With 1 GPU with 11G memory, how large the batch_size can be with TransformerBig model? Should I cange other parameters to make it work?

chiapas · December 3, 2018, 5:53pm

It seems it’s a tensorflow issue, see

https://stackoverflow.com/questions/34199233/how-to-prevent-tensorflow-from-allocating-the-totality-of-a-gpu-memory

The solution in tensorflow is:

gpu_options = tf.GPUOptions(per_process_gpu_memory_fraction=0.333)

However, can we specify this behavior in yam configuration file?

guillaumekln · December 4, 2018, 8:33am

That will not fix the issue, on the contrary. It will further reduce the memory available to the process.

Are you using automatic configuration (--auto_config)? If yes, try turning gradient accumulation off:

params:
  gradients_accum: 1

With that, it looks like I can run with batch size 1024 on a 6GB GPU.

chiapas · December 4, 2018, 10:26am

It’s still not working. Could you share you parameters in .yam and the complete parameters when training is launched, please? The following are mines:

My configuration:

# The directory where models and summaries will be saved. It is created if it does not exist.
model_dir: Model/Transformer-Big/2002756/
 
data:
  # (required for train_and_eval and train run types).
  train_features_file: Data/Training/europarl-v7.fr-en.fr_raw_2002756
  train_labels_file:   Data/Training/europarl-v7.fr-en.en_raw_2002756
 
  # (required for train_end_eval and eval run types).
  eval_features_file: Data/Evaluation/newstest-2013.fr_raw.txt
  eval_labels_file:   Data/Evaluation/newstest-2013.en_raw.txt
 
  # (optional) Models may require additional resource files (e.g. vocabularies).
  source_words_vocabulary: fr-vocab-30000-tokenized.txt
  target_words_vocabulary: en-vocab-30000-tokenized.txt
 
  source_tokenizer_config: tokenization.yml
  target_tokenizer_config: tokenization.yml
 
# Training options.
train:
  batch_size: 1024
  
  # (optional) Batch size is the number of "examples" or "tokens" (default: "examples").
  batch_type: examples
 
  # (optional) Save a checkpoint every this many steps.
  save_checkpoints_steps: 1000
  
  # (optional) How many checkpoints to keep on disk.
  keep_checkpoint_max: 10
 
  # (optional) Save summaries every this many steps.
  save_summary_steps: 1000
 
  # (optional) Train for this many steps.
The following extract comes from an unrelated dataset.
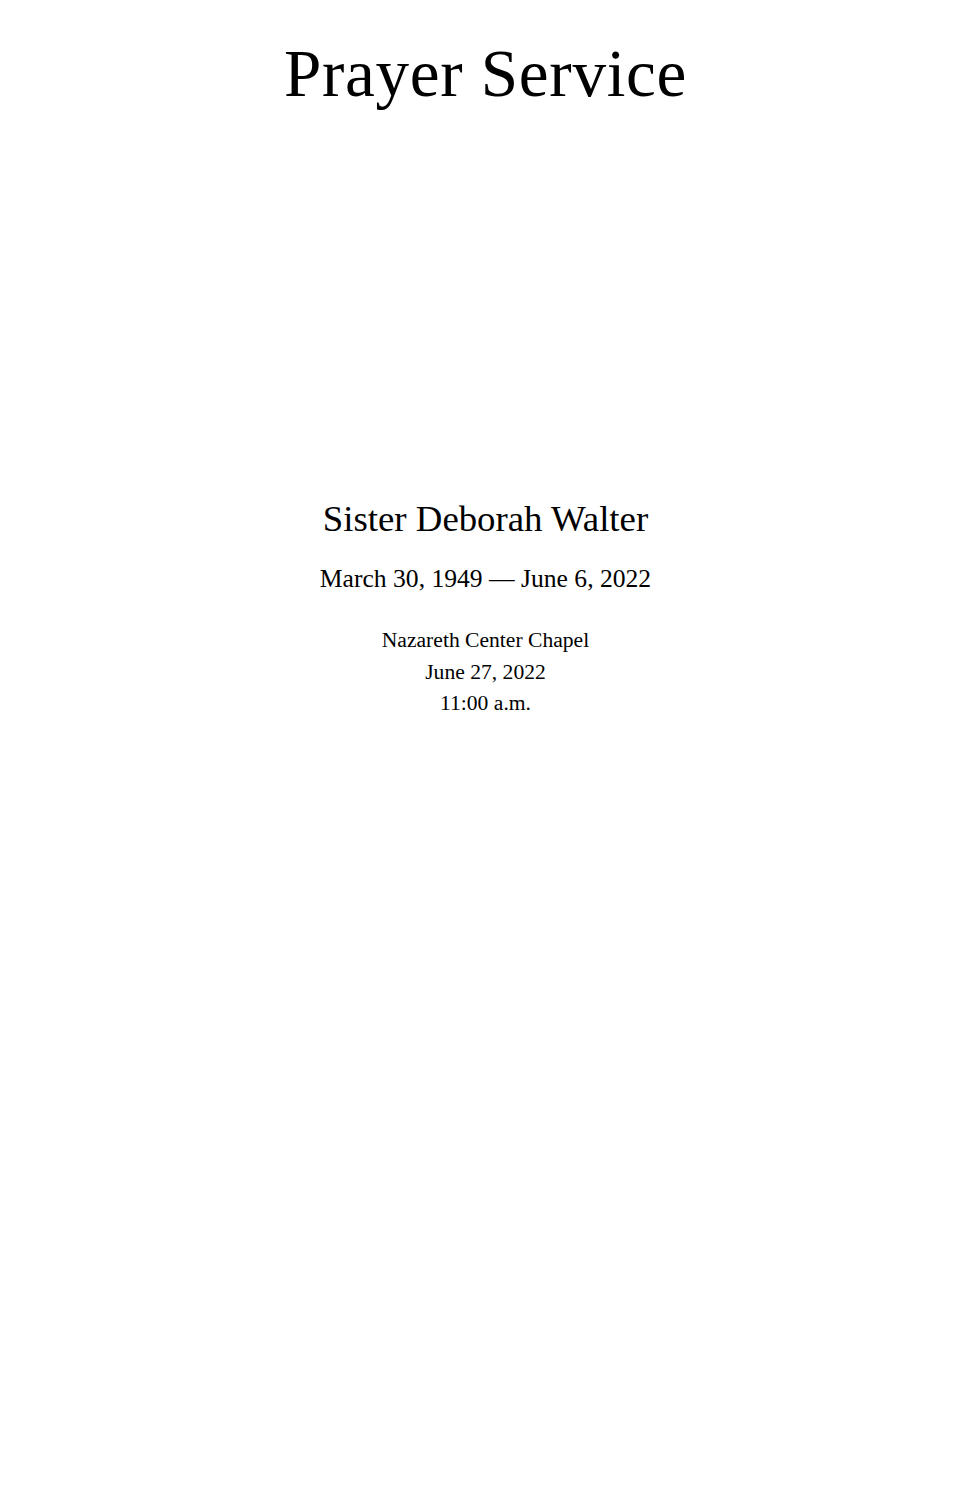Prayer Service
Sister Deborah Walter
March 30, 1949 — June 6, 2022
Nazareth Center Chapel June 27, 2022 11:00 a.m.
If not set, train forever.
  train_steps: 1280000
 
  # (optional) The number of threads to use for processing data in parallel (default: 4).
  num_threads: 8
 
  # (optional) The number of elements from which to sample during shuffling (default: 500000).
  # Set 0 or null to disable shuffling, -1 to match the number of training examples.
  sample_buffer_size: 500000
 
  # (optional) Number of checkpoints to average at the end of the training to the directory
  # model_dir/avg (default: 0).
  average_last_checkpoints: 10
 
 
# (optional) Evaluation options.
eval:
  # (optional) The batch size to use (default: 32).
  batch_size: 1024
 
  # (optional) The number of threads to use for processing data in parallel (default: 1).
  num_threads: 8
 
  # (optional) Evaluate every this many seconds (default: 18000).
  eval_delay: 0
 
  # (optional) Save evaluation predictions in model_dir/eval/.
  save_eval_predictions: True
  
  # (optional) Evalutator or list of evaluators that are called on the saved evaluation predictions.
  # Available evaluators: BLEU, BLEU-detok, ROUGE
  external_evaluators: [BLEU, BLEU-detok]
 
  # (optional) Model exporter(s) to use during the training and evaluation loop:
  # last, final, best, or null (default: last).
  exporters: last

The information shown when training is launched:

INFO:tensorflow:Using parameters: {
  "data": {
    "eval_features_file": "Data/Evaluation/newstest-2013.fr_raw.txt",
    "eval_labels_file": "Data/Evaluation/newstest-2013.en_raw.txt",
    "source_tokenizer_config": "tokenization.yml",
    "source_words_vocabulary": "fr-vocab-30000-tokenized.txt",
    "target_tokenizer_config": "tokenization.yml",
    "target_words_vocabulary": "en-vocab-30000-tokenized.txt",
    "train_features_file": "Data/Training/europarl-v7.fr-en.fr_raw_2002756",
    "train_labels_file": "Data/Training/europarl-v7.fr-en.en_raw_2002756"
  },
  "eval": {
    "batch_size": 1024,
    "eval_delay": 0,
    "exporters": "last",
    "external_evaluators": [
      "BLEU",
      "BLEU-detok"
    ],
    "num_threads": 8,
    "save_eval_predictions": true
  },
  "infer": {
    "batch_size": 32,
    "bucket_width": 5
  },
  "model_dir": "Model/Transformer-Big/2002756/",
  "params": {
    "average_loss_in_time": true,
    "beam_width": 4,
    "decay_params": {
      "model_dim": 1024,
      "warmup_steps": 8000
    },
    "decay_type": "noam_decay_v2",
    "gradients_accum": 1,
    "label_smoothing": 0.1,
    "learning_rate": 2.0,
    "length_penalty": 0.6,
    "optimizer": "LazyAdamOptimizer",
    "optimizer_params": {
      "beta1": 0.9,
      "beta2": 0.998
    }
  },
  "score": {
    "batch_size": 64
  },
  "train": {
    "average_last_checkpoints": 10,
    "batch_size": 1024,
    "batch_type": "examples",
    "bucket_width": 1,
    "keep_checkpoint_max": 10,
    "maximum_features_length": 100,
    "maximum_labels_length": 100,
    "num_threads": 8,
    "sample_buffer_size": 500000,
    "save_checkpoints_steps": 1000,
    "save_summary_steps": 1000,
    "train_steps": 1280000
  }
}

guillaumekln · December 4, 2018, 10:29am

This should be batch_type: tokens.

chiapas · December 4, 2018, 5:57pm

Thank you. It works now, I can even use batch_size = 3072.
However, it only works with mode = train, but not mode = train_and_eval.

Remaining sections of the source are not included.